Wilson makes hurdles final, but compatriots fall by the wayside
MOSCOW, Russia — Nickiesha Wilson had to wait a few anxious moments after her 400m hurdles semi-finals on yesterday’s fourth day of the 14th IAAF World Championships at the Luzhniki Stadium in Moscow to find out if she had made it to her second final, after placing fifth in a season’s best 54.94 seconds.
At the end of the second semi-finals she could breathe a bit easier as she had just made it into Thursday’s medal round with the eighth best time, as one of the two fastest losers.
“I am very glad that I made it to the final, as I was very nervous, because I did not know what my time was and I waited and found out and I was very happy,” she told journalists.
Wilson, who is hoping to join Melaine Walker and Deon Hemmings as Jamaican medallists in the event, had an even longer wait as she had to wait six years to return to the final after placing fourth in her first World Championships in Osaka, Japan.
The news wasn’t as good for her teammate Ristananna Tracey or the three Jamaican men, however, as they crashed out of the event at the semi-final stage.
Tracey was fifth in her semi-final in 55.43 seconds, and for the second straight World Championships, failed to get to the final.
Annsert Whyte ran yet another personal best 49.17 seconds, while Leford Green (48.88 seconds) and Isa Phillips (49.28 seconds) both had season’s bests, but were not fast enough on the day.
Arguably the largest crowd of the championships, and certainly the loudest, many turned out yesterday afternoon, mostly to see Russian superstar Yelena Isinbaeva in the pole vault final. Event organisers announced that 143,368 paying spectators had watched the previous seven sessions, with 40,461 showing up Sunday afternoon at the venue than seats 43,000, to watch the men’s 100m final.
That number was the largest ever to watch a track and field event in Russia since the 1980 Olympic Games at the same venue.
Ironically, Wilson, who was based in Jamaica last year when she competed at the Olympic Games, had also finished fifth in her semi-final heat then, but had failed to advance to the final.
Yesterday, she conceded she could have run faster, especially during the third quarter of the race, saying she backed off after the third hurdle. “It was very hard to run from lane seven; the third 100 was hard going around the curve.”

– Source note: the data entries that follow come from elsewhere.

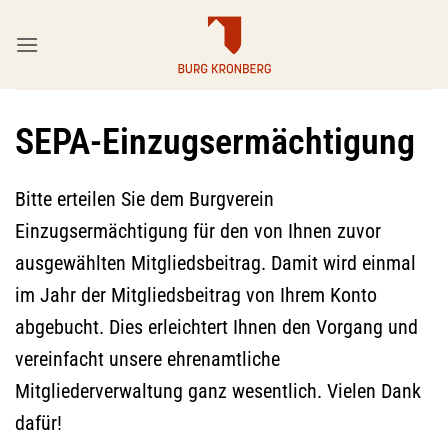
Zum
Inhalt
springen
SEPA-Einzugsermächtigung
Bitte erteilen Sie dem Burgverein
Einzugsermächtigung für den von Ihnen zuvor
ausgewählten Mitgliedsbeitrag. Damit wird einmal
im Jahr der Mitgliedsbeitrag von Ihrem Konto
abgebucht. Dies erleichtert Ihnen den Vorgang und
vereinfacht unsere ehrenamtliche
Mitgliederverwaltung ganz wesentlich. Vielen Dank
dafür!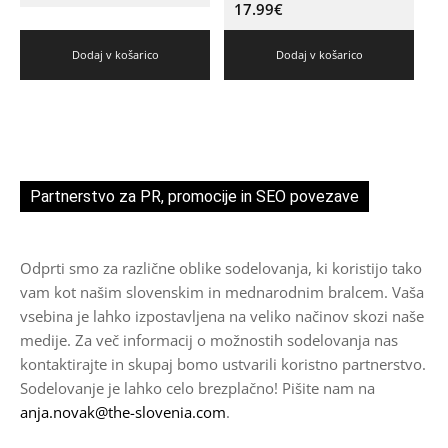
17.99
€
Dodaj v košarico
Dodaj v košarico
Partnerstvo za PR, promocije in SEO povezave
Odprti smo za različne oblike sodelovanja, ki koristijo tako
vam kot našim slovenskim in mednarodnim bralcem. Vaša
vsebina je lahko izpostavljena na veliko načinov skozi naše
medije. Za več informacij o možnostih sodelovanja nas
kontaktirajte in skupaj bomo ustvarili koristno partnerstvo.
Sodelovanje je lahko celo brezplačno! Pišite nam na
anja.novak@the-slovenia.com
.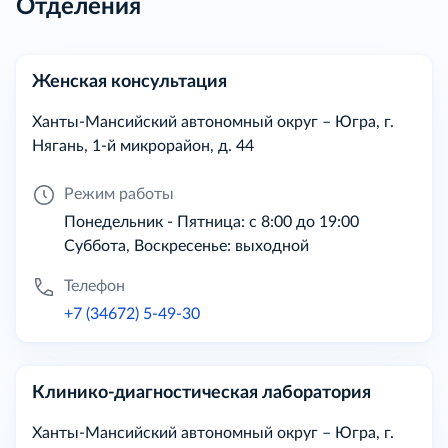
Отделения
Женская консультация
Ханты-Мансийский автономный округ – Югра, г.
Нягань, 1-й микрорайон, д. 44
Режим работы
Понедельник - Пятница: с 8:00 до 19:00
Суббота, Воскресенье: выходной
Телефон
+7 (34672) 5-49-30
Клинико-диагностическая лаборатория
Ханты-Мансийский автономный округ – Югра, г.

She was, however, aware that given her time she could end up in the outside lane again in the final. “If I get it I will have to tough it out and might have to run another season’s best to get among the medals.”
Given the depth of the field led by the Czech Republic’s Zuzana Hejnova, who ran 53.52 seconds to qualify, Wilson was under no illusion how hard it would be to win a medal. “The final will be very competitive, I am not doubting that, but anything can happen in the race, so I am going out there with the mentality that I am going for a medal.”
In the men’s semi-finals, Annsert Whyte, who said he felt his hamstrings “grabbing” even before he came on the track, but was not going to miss his first senior global championships, got a personal best for his sacrifice while placing fourth in his semi-final.
Whyte, who took up the event just this season, after running the 400m for many years, said he was “surprised” at his success and will learn from the experience.
Leford Green just missed the automatic second place in his heat, placing third and said he was still learning the event, which he said was one of the hardest and most competitive.
Phillips was fifth in his first heat as four men from the Caribbean will line up in the final, one each from Puerto Rico, Cuba, Trinidad and Tobago, and the Dominican Republic.
In the morning session, Olympic Games finalist Kimberly Williams took two jumps before getting the automatic qualifying mark of 14.30m with a jump of 14.36m (+0.4m/s) after getting 14.25m (-0.8m/s) earlier.
The Olympic Games finalist has the fourth best mark going into Thursday’s final behind Ukraine’s Olha Saladuha (14.69m), Colombia’s Caterine Ibarguen (14.52m) and Israel’s Hanna Knyazyeva-Minenko, who got 14.46m on her final attempt after two fouls.
Williams had failed to get past the first round in her two previous World Championships, placing eighth in her group in Berlin in 2009 and then seventh in her group in Daegu, South Korea, two years ago.
She, however, made the breakthrough by making it to the final in the World Indoors in Turkey last year, before making it to the final at the Olympic Games in London, placing sixth after achieving her personal best 14.53m in the first round.